Championship details

All-Ireland Champions
- Winning team: Cork (1st win)
- Captain: Ned Coughlan

All-Ireland Finalists
- Losing team: Mayo

Provincial Champions
- Munster: Cork
- Leinster: Dublin
- Ulster: Armagh
- Connacht: Mayo

= 1961 All-Ireland Minor Football Championship =

Gaelic football competition

The 1961 All-Ireland Minor Football Championship was the 30th staging of the All-Ireland Minor Football Championship, the Gaelic Athletic Association's premier inter-county Gaelic football tournament for boys under the age of 18.

Galway entered the championship as defending champions, however, they were defeated in the Connacht Championship.

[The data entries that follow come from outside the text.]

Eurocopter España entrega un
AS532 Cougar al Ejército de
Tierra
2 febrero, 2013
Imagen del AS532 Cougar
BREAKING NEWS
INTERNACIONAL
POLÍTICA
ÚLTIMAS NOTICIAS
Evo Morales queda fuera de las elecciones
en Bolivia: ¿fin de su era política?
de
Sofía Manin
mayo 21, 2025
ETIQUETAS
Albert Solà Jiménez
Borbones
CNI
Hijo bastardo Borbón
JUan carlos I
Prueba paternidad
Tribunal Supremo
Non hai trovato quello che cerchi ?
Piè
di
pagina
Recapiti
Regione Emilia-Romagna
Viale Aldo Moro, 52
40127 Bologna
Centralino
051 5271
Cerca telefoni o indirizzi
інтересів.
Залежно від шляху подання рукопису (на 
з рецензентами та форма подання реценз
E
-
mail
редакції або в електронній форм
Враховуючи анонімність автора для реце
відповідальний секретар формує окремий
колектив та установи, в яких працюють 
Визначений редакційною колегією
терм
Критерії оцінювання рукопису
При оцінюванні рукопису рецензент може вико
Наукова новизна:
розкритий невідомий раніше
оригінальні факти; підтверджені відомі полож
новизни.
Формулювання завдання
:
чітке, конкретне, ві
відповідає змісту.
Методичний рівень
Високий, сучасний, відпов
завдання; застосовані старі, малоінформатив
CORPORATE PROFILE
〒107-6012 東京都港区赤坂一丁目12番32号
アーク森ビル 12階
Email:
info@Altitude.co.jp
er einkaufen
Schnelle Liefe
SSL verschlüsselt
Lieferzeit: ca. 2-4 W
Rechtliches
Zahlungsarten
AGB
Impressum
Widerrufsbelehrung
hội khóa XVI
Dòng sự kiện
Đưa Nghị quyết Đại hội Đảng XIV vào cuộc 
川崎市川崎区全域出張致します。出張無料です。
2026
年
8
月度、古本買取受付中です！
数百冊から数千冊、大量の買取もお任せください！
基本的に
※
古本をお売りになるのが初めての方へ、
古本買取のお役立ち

On 24 September 1961, Cork won the championship following a 3-7 to 0-5 defeat of Mayo in the All-Ireland final. This was their first All-Ireland title.

==Results==
===Connacht Minor Football Championship===

Quarter-final

Mayo 1-14 Galway 2-8 Castlebar.

Semi-finals

Mayo 2-11 Leitrim 1-3.

Sligo 0-13 Roscommon 1-7.

Final

Mayo 5-8 Sligo 0-5 Ballina.

===All-Ireland Minor Football Championship===

Semi-finals

6 August 1961
Cork 0-12 - 1-09 Armagh
20 August 1961
Mayo 1-10 - 2-06 Dublin

Final

24 September 1961
Cork 3-07 - 0-05 Mayo
  Cork: T Monaghan 2-1, P Hayes 1-1, D Philpott 0-3, D Barrett 0-1, M Archer 0-1.
  Mayo: J Madden 0-2, J Warde 0-1, M Connaughton 0-1, J Nealon 0-1.